Material supplied |
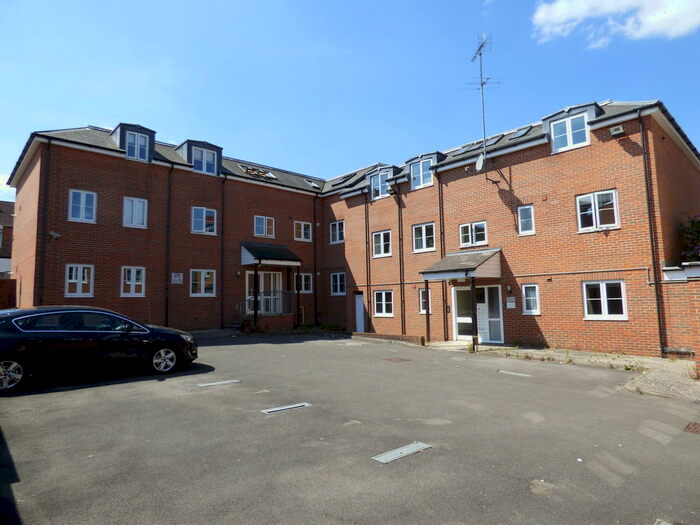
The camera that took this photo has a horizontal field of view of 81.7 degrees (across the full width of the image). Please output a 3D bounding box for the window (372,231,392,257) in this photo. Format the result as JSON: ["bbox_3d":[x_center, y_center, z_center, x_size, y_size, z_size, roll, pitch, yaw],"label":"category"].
[{"bbox_3d":[1.444,-0.824,18.241,1.097,1.176,0.120,-7,-8,44],"label":"window"}]

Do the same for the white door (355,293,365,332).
[{"bbox_3d":[0.476,2.441,19.011,0.647,1.872,0.080,-7,-8,44],"label":"white door"}]

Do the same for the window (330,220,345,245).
[{"bbox_3d":[-0.634,-1.535,20.926,1.012,1.148,0.100,-6,-8,42],"label":"window"}]

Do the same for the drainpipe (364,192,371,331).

Work instructions |
The records above must be echoed exactly, minus their pictures.

Written answer |
The camera that took this photo has a horizontal field of view of 81.7 degrees (across the full width of the image). Please output a 3D bounding box for the window (372,231,392,257) in this photo. Format the result as JSON: ["bbox_3d":[x_center, y_center, z_center, x_size, y_size, z_size, roll, pitch, yaw],"label":"category"].
[{"bbox_3d":[1.444,-0.824,18.241,1.097,1.176,0.120,-7,-8,44],"label":"window"}]

Do the same for the white door (355,293,365,332).
[{"bbox_3d":[0.476,2.441,19.011,0.647,1.872,0.080,-7,-8,44],"label":"white door"}]

Do the same for the window (330,220,345,245).
[{"bbox_3d":[-0.634,-1.535,20.926,1.012,1.148,0.100,-6,-8,42],"label":"window"}]

Do the same for the drainpipe (364,192,371,331).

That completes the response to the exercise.